Des prix de l’électricité tombés en dessous de zéro : ce phénomène s’est multiplié en 2025 en Belgique. Une situation inédite, liée aux bouleversements du marché de l’énergie. Ce changement ouvre de nouvelles perspectives pour certains consommateurs, mais reste inaccessible à la majorité.
L’année 2025 a été marquée par un record de journées avec prix négatifs sur le marché de l’électricité en Belgique. Cela signifie que, pendant certaines heures, les producteurs ont payé les consommateurs pour qu’ils utilisent de l’électricité. Ce phénomène survient lorsque l’offre dépasse largement la demande, souvent lors de journées très ensoleillées ou venteuses, alors que la consommation reste faible.
Ce déséquilibre, s’il est temporaire, n’en est pas moins réel. Il découle directement de la montée en puissance des énergies renouvelables, en particulier le solaire, dont la production a bondi de 21 % cette année, selon les données d’Elia, le gestionnaire du réseau. En parallèle, la demande est parfois insuffisante pour absorber les volumes produits, notamment les week-ends ou jours fériés.
Une condition : avoir une offre dynamique et un compteur intelligent
Pour bénéficier de ces prix négatifs, les ménages doivent remplir deux conditions : être équipés d’un compteur intelligent, capable de mesurer la consommation par tranches de 15 minutes, et souscrire à une offre dynamique chez un fournisseur d’énergie. Ces offres lient directement le prix de vente au tarif spot du marché de gros, explique la RTBF.

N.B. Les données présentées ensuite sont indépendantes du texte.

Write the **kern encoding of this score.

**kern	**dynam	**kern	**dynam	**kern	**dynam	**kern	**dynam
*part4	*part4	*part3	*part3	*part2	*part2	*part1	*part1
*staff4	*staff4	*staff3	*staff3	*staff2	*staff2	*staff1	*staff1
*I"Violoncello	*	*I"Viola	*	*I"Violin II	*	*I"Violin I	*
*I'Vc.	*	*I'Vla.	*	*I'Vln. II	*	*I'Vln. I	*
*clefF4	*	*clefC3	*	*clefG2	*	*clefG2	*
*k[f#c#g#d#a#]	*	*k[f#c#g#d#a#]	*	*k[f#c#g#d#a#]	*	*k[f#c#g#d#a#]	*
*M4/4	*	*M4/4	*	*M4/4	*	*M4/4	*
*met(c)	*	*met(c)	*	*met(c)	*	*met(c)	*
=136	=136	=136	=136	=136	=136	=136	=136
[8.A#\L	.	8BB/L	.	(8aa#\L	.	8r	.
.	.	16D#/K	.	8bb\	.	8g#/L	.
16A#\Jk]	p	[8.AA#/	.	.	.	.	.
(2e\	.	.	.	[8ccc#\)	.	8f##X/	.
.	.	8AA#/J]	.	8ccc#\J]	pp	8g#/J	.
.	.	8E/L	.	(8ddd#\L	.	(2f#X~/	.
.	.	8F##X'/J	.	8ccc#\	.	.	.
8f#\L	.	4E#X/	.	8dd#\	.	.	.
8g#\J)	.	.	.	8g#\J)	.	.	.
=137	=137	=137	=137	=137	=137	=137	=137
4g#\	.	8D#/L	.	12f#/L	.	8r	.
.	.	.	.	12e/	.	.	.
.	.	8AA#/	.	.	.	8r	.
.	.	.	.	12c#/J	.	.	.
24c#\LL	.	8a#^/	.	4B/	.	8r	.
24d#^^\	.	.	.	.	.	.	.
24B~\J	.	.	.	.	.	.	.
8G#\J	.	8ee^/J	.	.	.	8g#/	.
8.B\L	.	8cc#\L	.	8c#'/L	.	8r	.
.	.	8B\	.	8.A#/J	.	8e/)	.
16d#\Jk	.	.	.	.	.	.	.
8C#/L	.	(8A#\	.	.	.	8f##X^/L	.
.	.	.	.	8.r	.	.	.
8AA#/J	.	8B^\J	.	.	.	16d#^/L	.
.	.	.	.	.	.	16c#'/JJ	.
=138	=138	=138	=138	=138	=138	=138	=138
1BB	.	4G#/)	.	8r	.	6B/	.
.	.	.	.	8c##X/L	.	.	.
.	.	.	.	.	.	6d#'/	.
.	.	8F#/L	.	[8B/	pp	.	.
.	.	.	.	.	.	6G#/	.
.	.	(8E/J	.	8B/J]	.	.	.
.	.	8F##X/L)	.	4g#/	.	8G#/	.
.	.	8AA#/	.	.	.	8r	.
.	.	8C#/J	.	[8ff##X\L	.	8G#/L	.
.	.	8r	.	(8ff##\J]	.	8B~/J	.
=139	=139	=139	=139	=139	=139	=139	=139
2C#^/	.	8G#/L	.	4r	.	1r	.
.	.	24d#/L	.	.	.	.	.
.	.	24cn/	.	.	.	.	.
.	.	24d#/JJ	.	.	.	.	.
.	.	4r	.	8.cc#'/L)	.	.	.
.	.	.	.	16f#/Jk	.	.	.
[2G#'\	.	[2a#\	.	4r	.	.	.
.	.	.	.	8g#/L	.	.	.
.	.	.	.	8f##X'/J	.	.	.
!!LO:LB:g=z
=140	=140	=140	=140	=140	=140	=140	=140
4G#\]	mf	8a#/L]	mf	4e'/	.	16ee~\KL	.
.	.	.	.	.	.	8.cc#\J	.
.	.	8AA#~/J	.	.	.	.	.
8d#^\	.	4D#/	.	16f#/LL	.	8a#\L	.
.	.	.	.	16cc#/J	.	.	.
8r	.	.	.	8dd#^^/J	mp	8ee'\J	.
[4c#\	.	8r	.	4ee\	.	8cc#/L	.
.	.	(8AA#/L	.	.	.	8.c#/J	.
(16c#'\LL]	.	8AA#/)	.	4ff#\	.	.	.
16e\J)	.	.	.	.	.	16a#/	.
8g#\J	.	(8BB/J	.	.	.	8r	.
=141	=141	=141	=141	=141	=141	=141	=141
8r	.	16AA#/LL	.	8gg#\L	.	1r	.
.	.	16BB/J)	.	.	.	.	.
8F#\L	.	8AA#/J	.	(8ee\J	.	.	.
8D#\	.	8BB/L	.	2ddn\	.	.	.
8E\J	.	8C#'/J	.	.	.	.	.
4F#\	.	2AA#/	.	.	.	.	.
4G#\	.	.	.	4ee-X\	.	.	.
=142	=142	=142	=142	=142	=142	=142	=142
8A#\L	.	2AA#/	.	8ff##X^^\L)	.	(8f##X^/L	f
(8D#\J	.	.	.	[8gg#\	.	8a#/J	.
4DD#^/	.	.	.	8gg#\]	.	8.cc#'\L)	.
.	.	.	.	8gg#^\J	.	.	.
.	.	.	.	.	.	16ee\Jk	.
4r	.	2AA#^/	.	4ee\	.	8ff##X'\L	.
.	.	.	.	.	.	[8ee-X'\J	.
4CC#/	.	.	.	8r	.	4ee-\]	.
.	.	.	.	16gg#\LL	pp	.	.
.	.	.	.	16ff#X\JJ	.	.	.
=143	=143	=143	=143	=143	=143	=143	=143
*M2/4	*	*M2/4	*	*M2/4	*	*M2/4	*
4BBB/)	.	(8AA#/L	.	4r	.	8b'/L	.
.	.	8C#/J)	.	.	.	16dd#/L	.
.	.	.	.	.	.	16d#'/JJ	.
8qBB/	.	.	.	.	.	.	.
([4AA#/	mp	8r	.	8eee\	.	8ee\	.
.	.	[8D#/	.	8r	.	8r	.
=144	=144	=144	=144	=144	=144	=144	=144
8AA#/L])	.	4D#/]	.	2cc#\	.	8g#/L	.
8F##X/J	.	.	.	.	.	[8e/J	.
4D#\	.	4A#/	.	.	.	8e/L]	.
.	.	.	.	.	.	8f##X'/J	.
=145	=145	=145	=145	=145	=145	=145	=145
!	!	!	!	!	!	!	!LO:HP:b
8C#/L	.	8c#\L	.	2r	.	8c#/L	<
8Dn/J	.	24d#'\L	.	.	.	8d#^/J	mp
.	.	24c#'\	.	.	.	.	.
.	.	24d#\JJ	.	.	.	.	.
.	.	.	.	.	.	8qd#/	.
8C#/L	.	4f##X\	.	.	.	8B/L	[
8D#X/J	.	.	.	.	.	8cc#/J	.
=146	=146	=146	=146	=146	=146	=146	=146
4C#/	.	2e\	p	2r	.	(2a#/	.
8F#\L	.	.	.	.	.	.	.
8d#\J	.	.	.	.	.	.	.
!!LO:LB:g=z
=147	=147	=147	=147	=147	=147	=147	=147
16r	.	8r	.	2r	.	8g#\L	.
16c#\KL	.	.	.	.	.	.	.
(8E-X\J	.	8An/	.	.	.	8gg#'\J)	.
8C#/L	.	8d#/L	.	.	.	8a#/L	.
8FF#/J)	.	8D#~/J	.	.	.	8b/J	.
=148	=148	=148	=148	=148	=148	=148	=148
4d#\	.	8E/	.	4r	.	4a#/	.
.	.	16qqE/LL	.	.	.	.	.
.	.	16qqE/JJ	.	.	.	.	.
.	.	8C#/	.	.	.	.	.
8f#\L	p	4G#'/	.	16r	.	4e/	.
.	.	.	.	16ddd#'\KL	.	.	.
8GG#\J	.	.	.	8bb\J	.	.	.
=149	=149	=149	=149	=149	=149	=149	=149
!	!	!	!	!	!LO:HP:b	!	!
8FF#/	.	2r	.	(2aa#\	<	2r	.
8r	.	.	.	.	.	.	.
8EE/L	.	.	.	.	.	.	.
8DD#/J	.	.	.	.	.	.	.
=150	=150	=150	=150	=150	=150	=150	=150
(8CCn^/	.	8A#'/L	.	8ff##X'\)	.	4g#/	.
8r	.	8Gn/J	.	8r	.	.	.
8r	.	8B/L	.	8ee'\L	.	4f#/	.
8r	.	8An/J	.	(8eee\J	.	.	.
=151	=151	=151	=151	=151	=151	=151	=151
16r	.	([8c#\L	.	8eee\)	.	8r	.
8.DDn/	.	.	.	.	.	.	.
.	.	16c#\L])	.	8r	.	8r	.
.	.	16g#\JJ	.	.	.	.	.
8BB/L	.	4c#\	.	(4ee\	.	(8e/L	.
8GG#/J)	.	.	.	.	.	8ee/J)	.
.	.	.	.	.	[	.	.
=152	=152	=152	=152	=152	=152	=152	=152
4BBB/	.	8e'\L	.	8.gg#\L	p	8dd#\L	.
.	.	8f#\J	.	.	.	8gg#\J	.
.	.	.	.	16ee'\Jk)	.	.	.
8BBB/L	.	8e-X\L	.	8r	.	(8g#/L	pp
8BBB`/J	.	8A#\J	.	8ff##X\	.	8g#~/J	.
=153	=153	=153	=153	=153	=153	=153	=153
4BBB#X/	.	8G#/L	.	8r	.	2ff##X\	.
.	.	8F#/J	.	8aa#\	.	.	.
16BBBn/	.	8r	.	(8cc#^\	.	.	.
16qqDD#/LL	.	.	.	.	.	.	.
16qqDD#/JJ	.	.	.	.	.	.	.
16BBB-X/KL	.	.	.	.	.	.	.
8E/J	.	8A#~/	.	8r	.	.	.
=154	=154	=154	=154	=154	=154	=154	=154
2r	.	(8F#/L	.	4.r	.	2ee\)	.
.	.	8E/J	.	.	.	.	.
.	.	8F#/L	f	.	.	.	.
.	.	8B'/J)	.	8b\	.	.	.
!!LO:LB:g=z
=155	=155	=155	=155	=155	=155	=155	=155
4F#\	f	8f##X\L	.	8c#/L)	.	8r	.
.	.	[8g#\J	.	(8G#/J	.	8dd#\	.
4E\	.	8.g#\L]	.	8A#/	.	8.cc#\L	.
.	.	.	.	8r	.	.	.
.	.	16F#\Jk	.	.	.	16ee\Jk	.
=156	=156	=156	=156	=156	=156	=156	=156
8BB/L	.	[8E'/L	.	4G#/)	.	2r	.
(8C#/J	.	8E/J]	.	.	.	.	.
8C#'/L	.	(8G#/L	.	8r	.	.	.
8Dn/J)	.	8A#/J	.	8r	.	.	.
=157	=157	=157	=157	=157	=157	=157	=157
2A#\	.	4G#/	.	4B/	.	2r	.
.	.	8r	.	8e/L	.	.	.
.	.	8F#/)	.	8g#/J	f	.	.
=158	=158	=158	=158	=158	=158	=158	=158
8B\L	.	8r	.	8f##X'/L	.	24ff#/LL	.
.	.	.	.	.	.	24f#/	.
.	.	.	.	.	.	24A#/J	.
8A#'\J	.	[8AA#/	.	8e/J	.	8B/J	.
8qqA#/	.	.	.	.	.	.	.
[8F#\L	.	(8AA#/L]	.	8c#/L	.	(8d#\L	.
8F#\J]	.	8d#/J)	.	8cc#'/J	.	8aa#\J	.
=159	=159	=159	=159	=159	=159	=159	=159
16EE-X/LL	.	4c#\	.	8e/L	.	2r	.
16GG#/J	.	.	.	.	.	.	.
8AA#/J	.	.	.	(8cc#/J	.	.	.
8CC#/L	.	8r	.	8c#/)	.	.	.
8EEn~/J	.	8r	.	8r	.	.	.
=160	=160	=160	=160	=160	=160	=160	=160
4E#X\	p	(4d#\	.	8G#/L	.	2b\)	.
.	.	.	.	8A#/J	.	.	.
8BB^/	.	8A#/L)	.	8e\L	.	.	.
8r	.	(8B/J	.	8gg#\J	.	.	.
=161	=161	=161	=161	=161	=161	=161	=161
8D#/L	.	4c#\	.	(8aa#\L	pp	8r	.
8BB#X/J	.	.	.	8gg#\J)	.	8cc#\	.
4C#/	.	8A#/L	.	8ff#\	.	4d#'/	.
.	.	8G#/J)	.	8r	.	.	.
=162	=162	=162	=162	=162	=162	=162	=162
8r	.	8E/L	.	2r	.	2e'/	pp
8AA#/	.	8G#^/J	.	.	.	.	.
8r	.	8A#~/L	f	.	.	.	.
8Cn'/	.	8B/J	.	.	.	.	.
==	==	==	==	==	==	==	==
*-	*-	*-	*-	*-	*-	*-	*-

Dans ces conditions, les consommateurs peuvent moduler leur utilisation d’énergie selon le prix réel. Il devient alors rentable de recharger une voiture électrique, utiliser un lave-linge programmable ou stocker l’électricité dans une batterie domestique pendant les heures creuses… ou gratuites. Néanmoins, très peu de consommateurs sont actuellement équipés ou abonnés à ce type d’offre.
Une mutation structurelle du marché de l’électricité
Ce phénomène n’est pas anecdotique. Il illustre les limites d’un réseau électrique conçu pour une production centralisée, alors que la production renouvelable est intermittente et diffuse. Pour éviter les excédents d’énergie, la flexibilité du réseau devient centrale, tant pour les producteurs que pour les utilisateurs.
Le gestionnaire Elia anticipe une augmentation de ces épisodes dans les années à venir, notamment avec la poursuite du déploiement solaire et les retraits progressifs des capacités nucléaires. L’enjeu pour les autorités et les opérateurs est désormais de soutenir le développement de solutions de stockage et de favoriser la diffusion des compteurs intelligents.